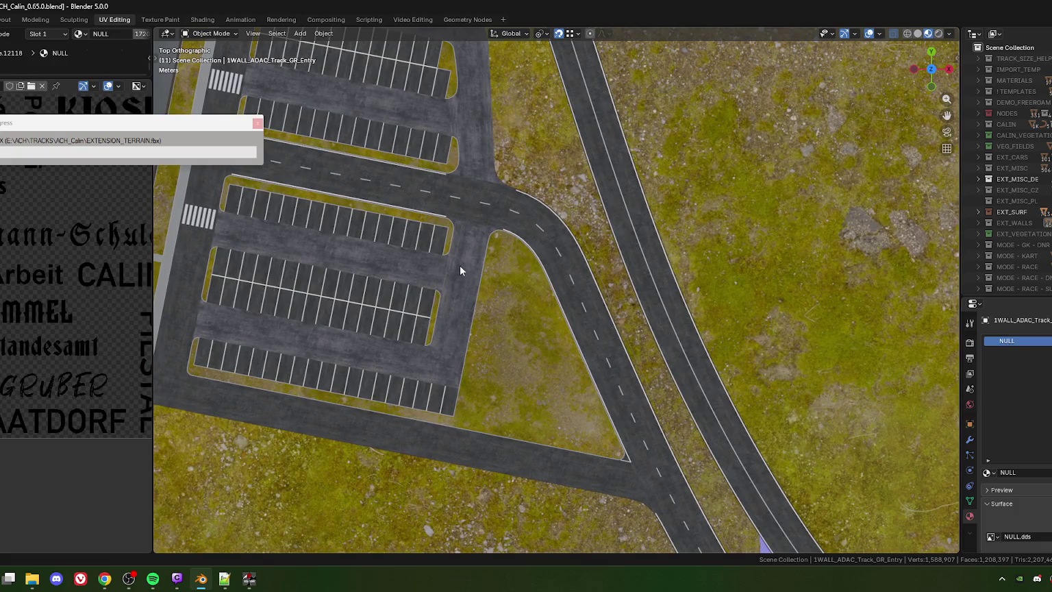
pyautogui.keyDown('shift'); pyautogui.moveTo(460, 266); pyautogui.dragTo(465, 292, button='middle'); pyautogui.keyUp('shift')
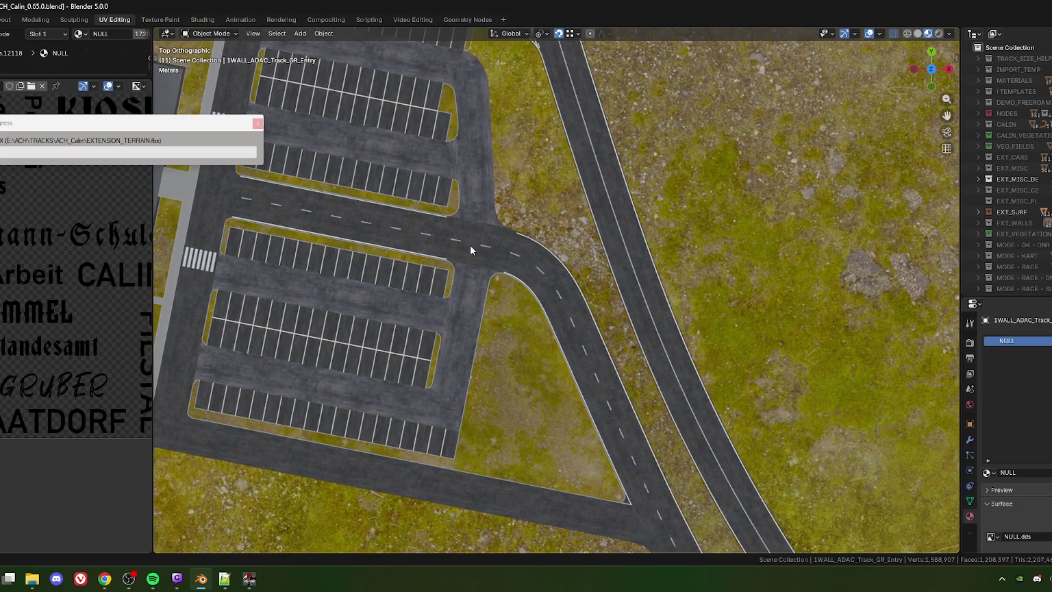
pyautogui.moveTo(587, 411)
pyautogui.keyDown('shift'); pyautogui.mouseDown(button='middle')
pyautogui.moveTo(585, 369)
pyautogui.moveTo(551, 305)
pyautogui.mouseUp(button='middle'); pyautogui.keyUp('shift')
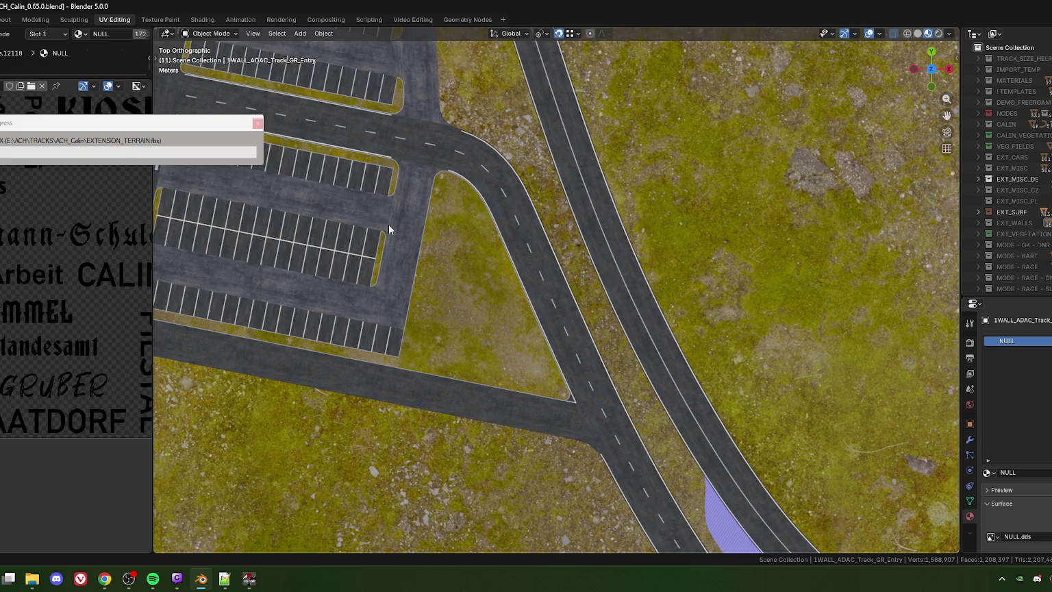
# Centre the curved track and orbit in close to the ADAC entry wall
pyautogui.scroll(-3, 395, 234)
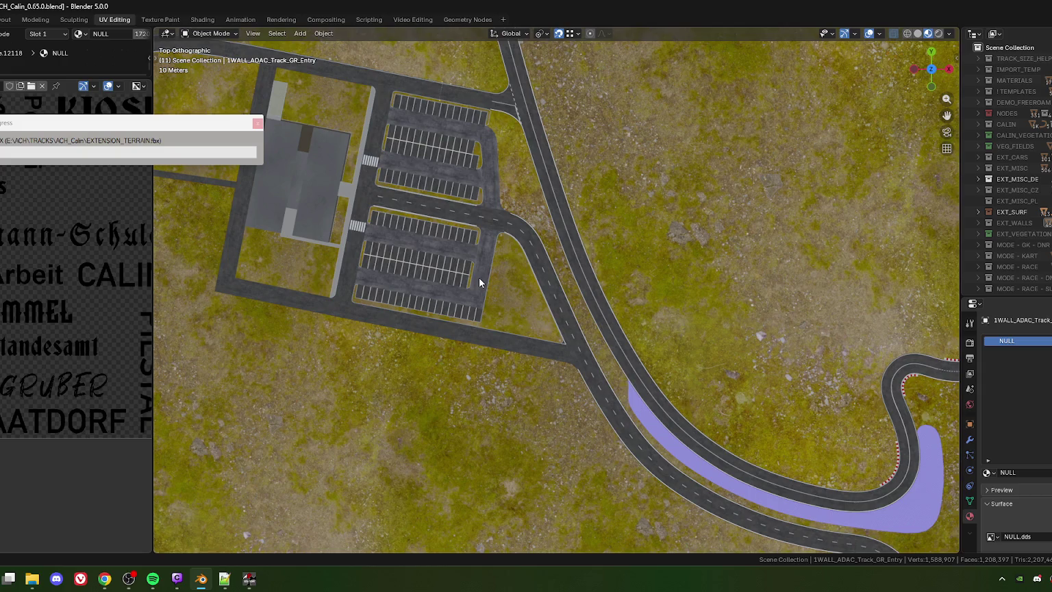
pyautogui.keyDown('shift'); pyautogui.moveTo(741, 405); pyautogui.dragTo(566, 310, button='middle'); pyautogui.keyUp('shift')
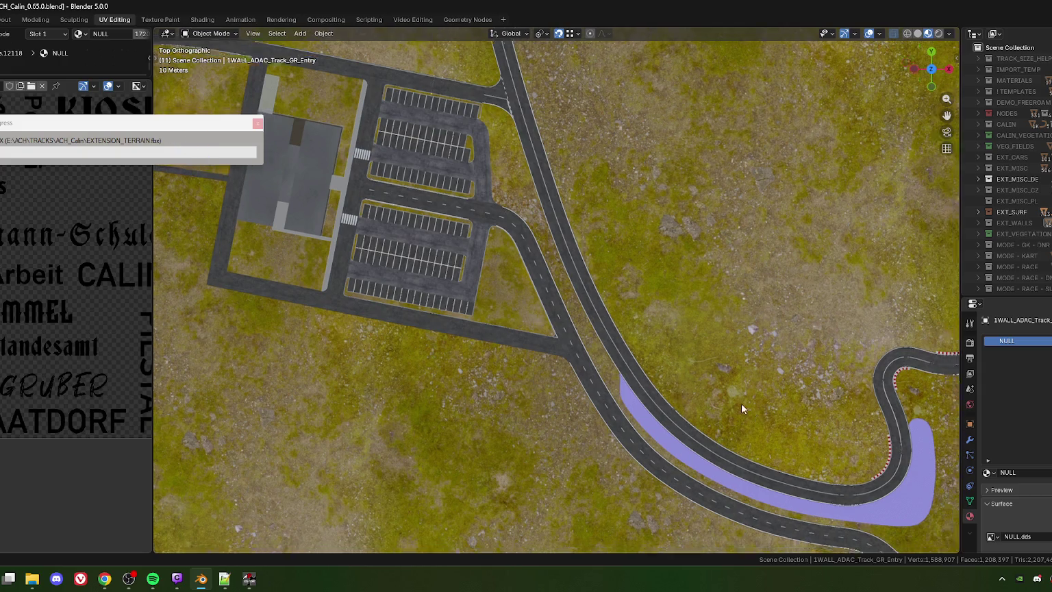
pyautogui.scroll(2, 566, 310)
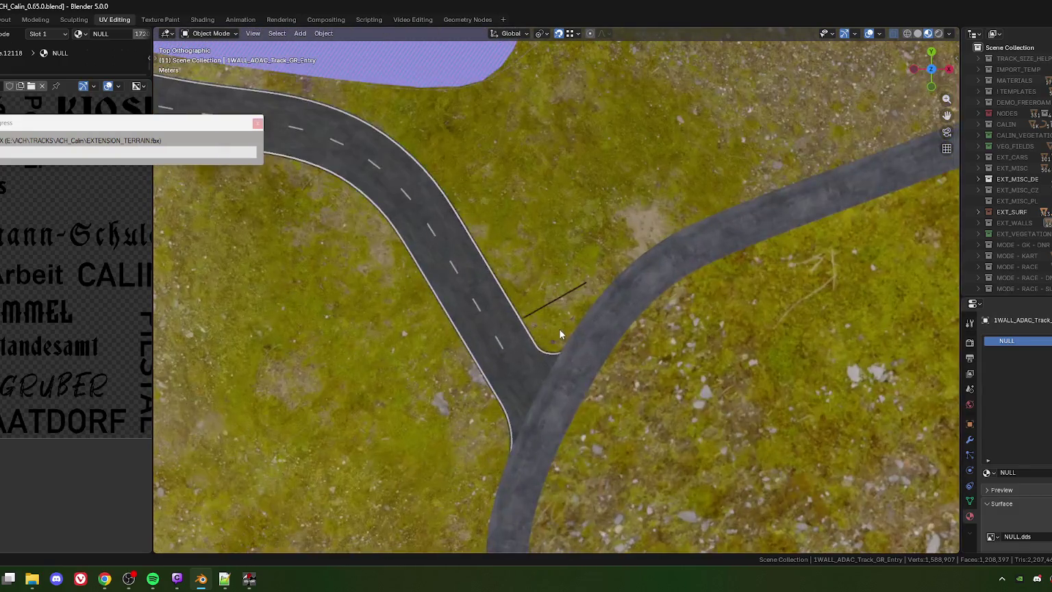
pyautogui.scroll(2, 536, 331)
pyautogui.scroll(2, 547, 327)
pyautogui.moveTo(547, 331)
pyautogui.mouseDown(button='middle')
pyautogui.moveTo(549, 369)
pyautogui.moveTo(511, 284)
pyautogui.moveTo(564, 342)
pyautogui.moveTo(541, 260)
pyautogui.mouseUp(button='middle')
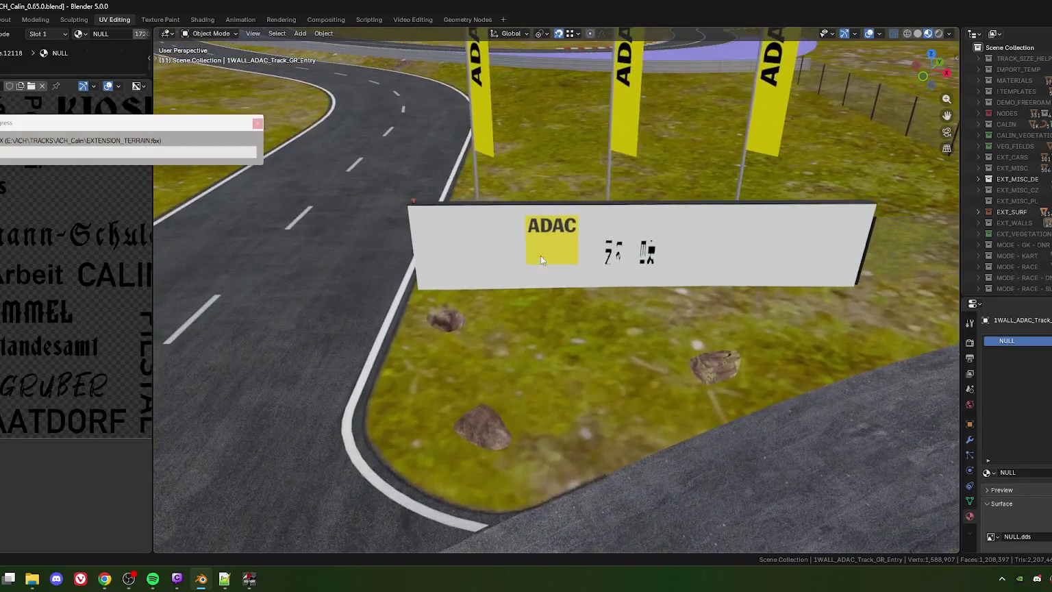
# Select the ADAC entry wall, view it against the horizon, then deselect it
pyautogui.click(568, 285)
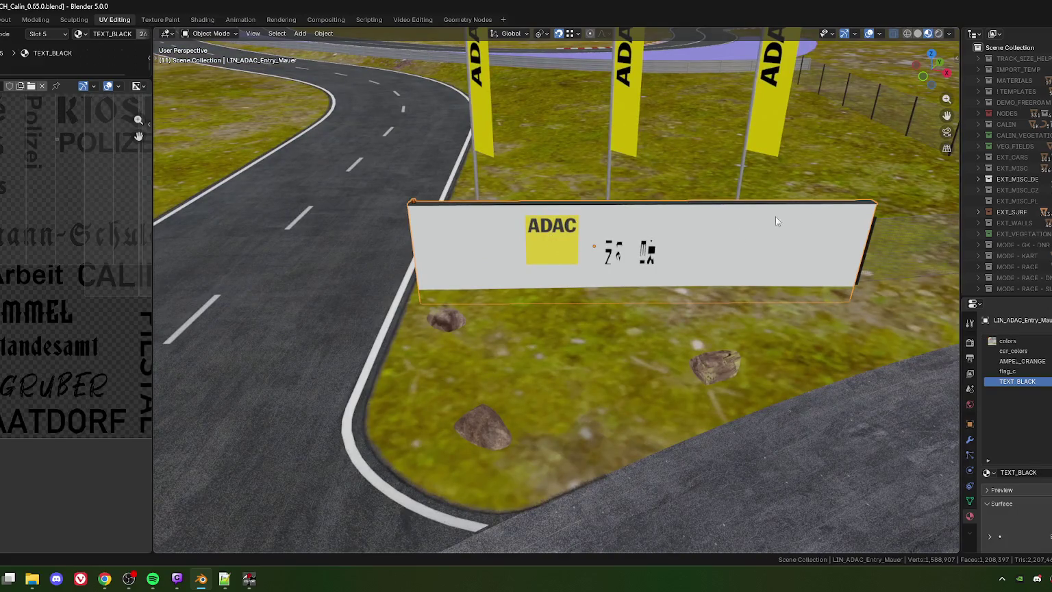
pyautogui.scroll(-3, 617, 309)
pyautogui.scroll(3, 584, 324)
pyautogui.moveTo(576, 335)
pyautogui.mouseDown(button='middle')
pyautogui.moveTo(566, 295)
pyautogui.moveTo(634, 311)
pyautogui.moveTo(589, 319)
pyautogui.moveTo(611, 318)
pyautogui.moveTo(601, 298)
pyautogui.moveTo(725, 141)
pyautogui.mouseUp(button='middle')
pyautogui.click(733, 182)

_What the task requires_:
Please copy the preceding records exactly and omit the images.

_Your response_:
pyautogui.keyDown('shift'); pyautogui.moveTo(460, 266); pyautogui.dragTo(465, 292, button='middle'); pyautogui.keyUp('shift')
pyautogui.moveTo(587, 411)
pyautogui.keyDown('shift'); pyautogui.mouseDown(button='middle')
pyautogui.moveTo(585, 369)
pyautogui.moveTo(551, 305)
pyautogui.mouseUp(button='middle'); pyautogui.keyUp('shift')
# Centre the curved track and orbit in close to the ADAC entry wall
pyautogui.scroll(-3, 395, 234)
pyautogui.keyDown('shift'); pyautogui.moveTo(741, 405); pyautogui.dragTo(566, 310, button='middle'); pyautogui.keyUp('shift')
pyautogui.scroll(2, 566, 310)
pyautogui.scroll(2, 536, 331)
pyautogui.scroll(2, 547, 327)
pyautogui.moveTo(547, 331)
pyautogui.mouseDown(button='middle')
pyautogui.moveTo(549, 369)
pyautogui.moveTo(511, 284)
pyautogui.moveTo(564, 342)
pyautogui.moveTo(541, 260)
pyautogui.mouseUp(button='middle')
# Select the ADAC entry wall, view it against the horizon, then deselect it
pyautogui.click(568, 285)
pyautogui.scroll(-3, 617, 309)
pyautogui.scroll(3, 584, 324)
pyautogui.moveTo(576, 335)
pyautogui.mouseDown(button='middle')
pyautogui.moveTo(566, 295)
pyautogui.moveTo(634, 311)
pyautogui.moveTo(589, 319)
pyautogui.moveTo(611, 318)
pyautogui.moveTo(601, 298)
pyautogui.moveTo(725, 141)
pyautogui.mouseUp(button='middle')
pyautogui.click(733, 182)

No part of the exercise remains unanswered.